徐々に古いワックスが溶け出してきたところを、スポンジや濡らした布などを使って丁寧にこすり落としていきます。
このとき、力加減を誤ると、古いワックスだけでなくフローリング自体を傷つけてしまう恐れがあるので、きちんとワックス部分だけをこすって剥がすことを意識しましょう。
古いワックスを剥離できたら、実際にワックス掛けを行っていきます。
失敗しないポイントは、部屋の奥から手前に向かってワックスを掛けていくことです。
ワックスを掛ける順序を誤ると、ワックス掛けした部分を足で踏んでしまうことになるかもしれないので、注意しましょう。
また、ワックスはできるだけ薄く塗っていくことで、綺麗な仕上がりになります。
一度に沢山の量を使ってしまうと、乾燥に時間がかかる他、ムラができやすくなってしまうので注意が必要です。
ワックスを掛け終わったら、十分に乾燥させます。
ワックスを乾燥にかかる時間は、使用するワックスの種類によっても異なりますが、少なくとも1時間以上は乾燥させたほうがよいでしょう。
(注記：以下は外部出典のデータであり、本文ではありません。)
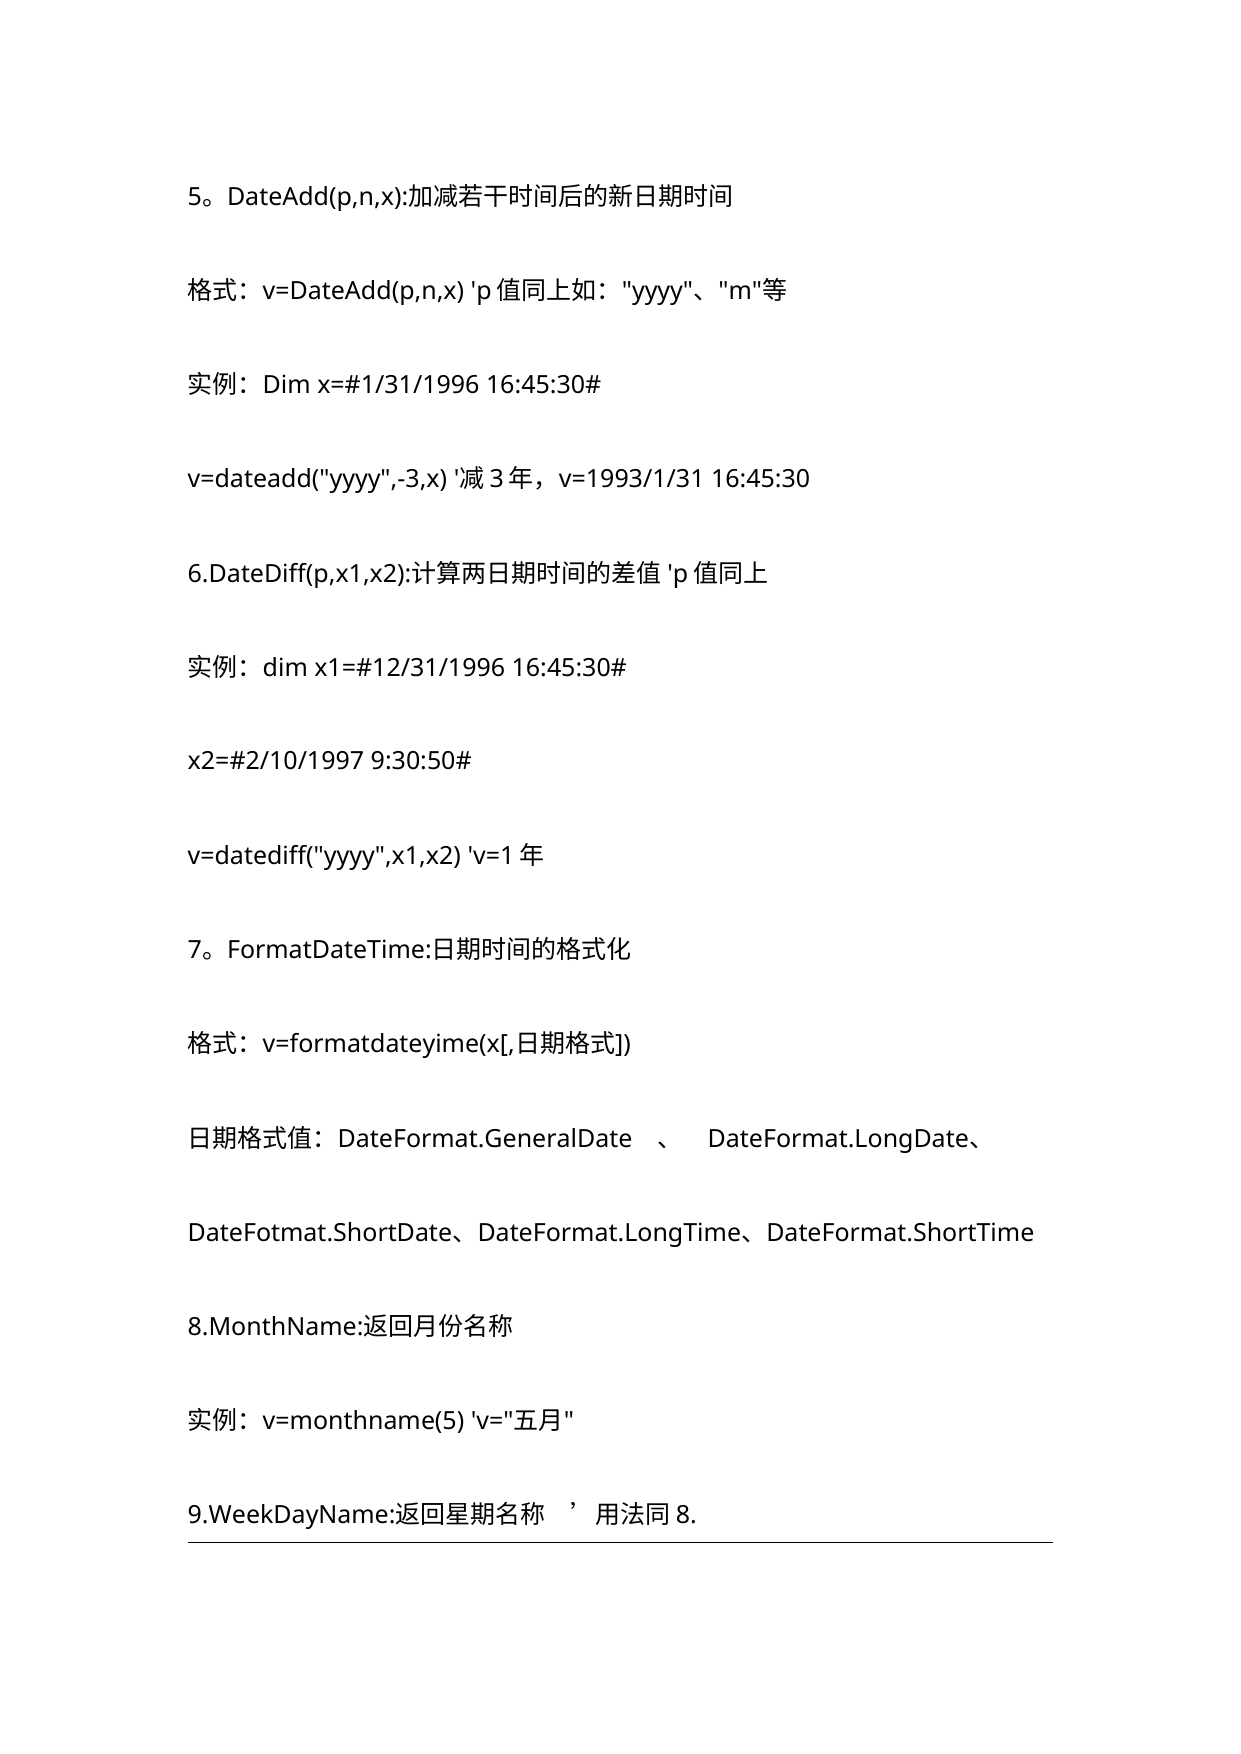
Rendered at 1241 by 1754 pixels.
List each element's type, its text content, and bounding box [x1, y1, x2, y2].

しっかり乾燥させた後は、拭き掃除などをする必要はありません。
ワックスがすべて乾いているのが確認できれば、ワックス掛けは完了です。
賃貸住宅に住んでいる場合、フローリングのワックス掛けは原則として貸主が行うべきものとされています。
しかし、貸主に相談し許可を得れば、借主である入居者がワックス掛けを行うことも可能です。
賃貸住宅のフローリングのワックス掛けは、押さえておくべき注意点をきちんと把握した上で行いましょう。
注意点を押さえずにワックスを掛けてしまうと、ワックス掛けに失敗してしまい、別途費用を請求されてしまうリスクが高まります。
本記事では、賃貸住宅でのワックス掛けに関する注意点や、作業する際の流れについて解説してきたので、今後賃貸住宅のワックス掛けをする際はぜひ参考にしてみてください。